Estratto del documento ▸
Cristina ha detto...

Quando più o meno consapevolmente si parla di morte, non necessariamente si intende la morte fisica. Più verosimilmente ci si riferisce al passaggio verso una fase diversa della vita che il nostro inconscio desidera. Io credo che tutta la nostra esistenza sia piena di queste fasi diverse, il cambiamento è sempre un po’ traumatico, ma necessario. Prendere consapevolezza che c’è questo desiderio significa che siamo già in cammino. Anche per quello che riguarda questo blog, si è pensato fosse uno strumento utile per un confronto tra i volontari, ma non lo è stato. Si troverà un sistema diverso. Cristina

Gianpietro ha detto...

Materiale raccolto ▸
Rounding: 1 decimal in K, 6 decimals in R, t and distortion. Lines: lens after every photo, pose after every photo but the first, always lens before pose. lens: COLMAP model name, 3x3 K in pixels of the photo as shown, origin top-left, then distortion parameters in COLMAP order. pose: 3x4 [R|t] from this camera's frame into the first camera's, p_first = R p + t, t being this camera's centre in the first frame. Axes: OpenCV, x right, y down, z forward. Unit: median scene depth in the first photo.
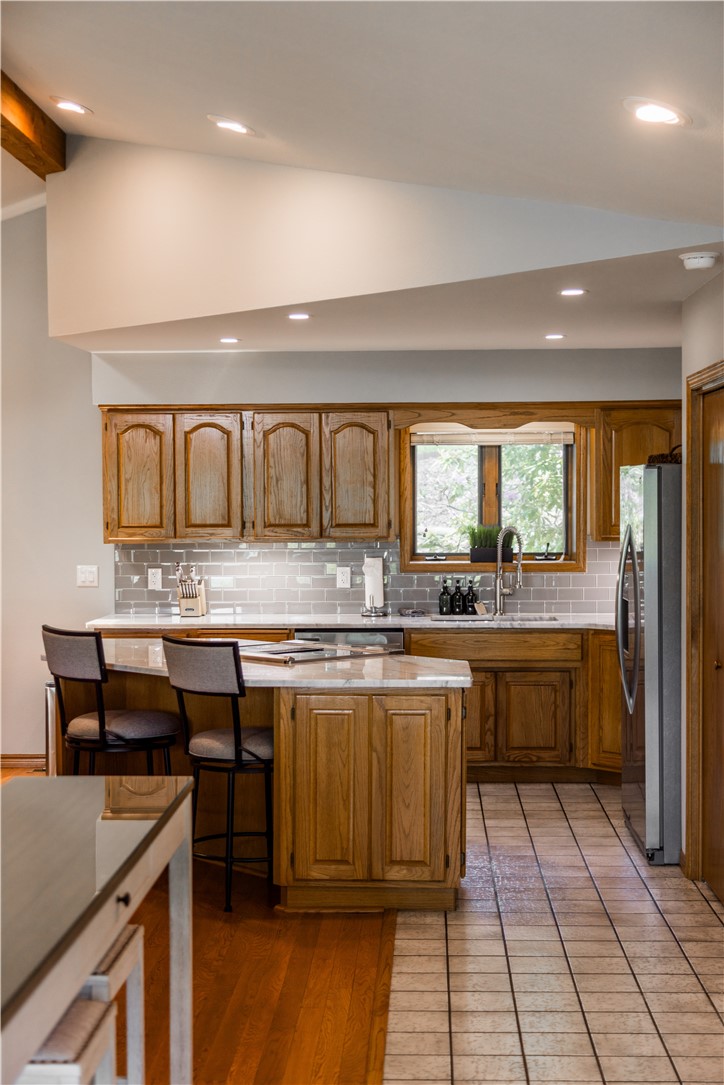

Il tuo compito ▸
Trascrivi parola per parola dall'estratto il passo che si apre con le parole contenenti "Quando più o" e si chiude con "Gianpietro ha detto...". L'elenco proviene da una fonte diversa.

Risposta scritta ▸
Quando più o meno consapevolmente si parla di morte, non necessariamente si intende la morte fisica. Più verosimilmente ci si riferisce al passaggio verso una fase diversa della vita che il nostro inconscio desidera. Io credo che tutta la nostra esistenza sia piena di queste fasi diverse, il cambiamento è sempre un po’ traumatico, ma necessario. Prendere consapevolezza che c’è questo desiderio significa che siamo già in cammino. Anche per quello che riguarda questo blog, si è pensato fosse uno strumento utile per un confronto tra i volontari, ma non lo è stato. Si troverà un sistema diverso. Cristina

Gianpietro ha detto...